The Lieutenant was somewhat piqued by his Sergeant’s apparent lack of interest in phrenology, though the Sergeant’s low and scowling brow ridge undoubtedly betrayed the scientific reason for his inability to accept new ideas. The Lieutenant nevertheless persisted in trying to enlighten the veteran soldier. “They’ve done studies on the criminal classes in Paris, Sergeant, and have discovered a remarkable correlation between — „

The remarkable correlation remained a mystery, because the hedgerow thirty yards ahead of the two horsemen exploded with musket-fire and the Lieutenant’s horse collapsed, shot in the chest.

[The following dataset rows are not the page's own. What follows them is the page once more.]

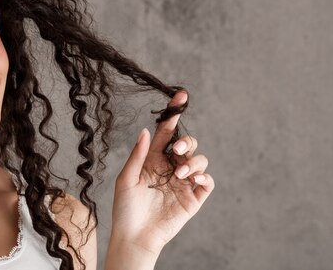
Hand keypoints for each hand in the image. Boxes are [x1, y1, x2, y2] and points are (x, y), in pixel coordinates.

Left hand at [109, 90, 214, 254]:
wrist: (134, 237)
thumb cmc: (125, 209)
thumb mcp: (126, 179)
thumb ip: (138, 155)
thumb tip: (146, 130)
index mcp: (153, 159)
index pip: (166, 133)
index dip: (173, 115)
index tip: (180, 96)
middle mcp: (170, 167)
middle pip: (188, 144)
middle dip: (187, 141)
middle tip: (179, 148)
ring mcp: (183, 182)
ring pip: (199, 160)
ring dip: (193, 161)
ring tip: (179, 174)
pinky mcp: (193, 198)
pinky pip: (206, 181)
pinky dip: (204, 176)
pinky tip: (193, 178)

The horse screamed. Blood frothed at its teeth as it lashed frantically with its hooves. The Lieutenant, thrown from the saddle, was kicked in the pelvis by a thrashing hoof. He screamed as loudly as his horse that was now blocking the high road with its flailing death throes. The astonished Dragoons could hear the enemy ramrods rattling in their musket barrels. The Sergeant looked back at the troopers. “One of you kill that bloody horse!”

More shots hammered from the hedge. The ambushers were good. They had allowed the French horsemen to come very close before they opened fire. The Dragoons sheathed their long swords and drew their carbines, but their aim from horseback was uncertain and the short-barrelled carbine was a weapon of notorious inaccuracy. The Lieutenant’s horse still lashed and kicked on the road. The Sergeant was shouting for his men to advance. A trumpet called behind, ordering another troop to file right into a field of growing wheat. A trooper shot the Lieutenant’s horse, leaning from his saddle to put the bullet plumb into the beast’s skull. Another horse fell, this one with a leg bone shattered by a musket-ball. A Dragoon was lying in the ditch, his helmet fallen into a nettle patch. Horses crashed past the wounded Lieutenant, their hooves spurting mud and road-flints into the air. The Sergeant’s long sword shone silver.

More shots, but this time the gouts of white smoke were scattered more thinly along the hedgerow. “They’re retreating, sir!” the Sergeant shouted to an officer far behind him, then, not waiting for any orders, spurred his horse forward. “Charge!”

The French Dragoons swept past the line of the hedge. They could see no enemy in the long-shadowed landscape, but they knew the ambushers had to be close. The Sergeant, suspecting that the enemy infantry was hiding in the mist-skeined wheat field, turned his horse off the lane, forced it through a ditch and so up into the wheat. He saw movement at the far side of the field, close by a dark-leafed wood. The movement resolved into men running towards the trees. The men wore dark blue uniform coats and had black shakos with silver rims. Prussian infantry. “There they are!” The Sergeant pointed at the enemy with his sword. “After the bastards!”

Thirty Dragoons followed the Sergeant. They thrust their carbines into the bucket holsters on their saddles and dragged out their long straight-bladed swords. Prussian muskets pricked flame from the wood’s edge, but the shooting was at too long a range and only one French horse tumbled into the wheat. The remaining Dragoons swept on. The enemy picquet that had ambushed the French vanguard was hurrying to the shelter of the wood, but some of them had left their retreat too late and the Dragoons caught them. The Sergeant galloped past a man and cut back with a savage slash of his sword.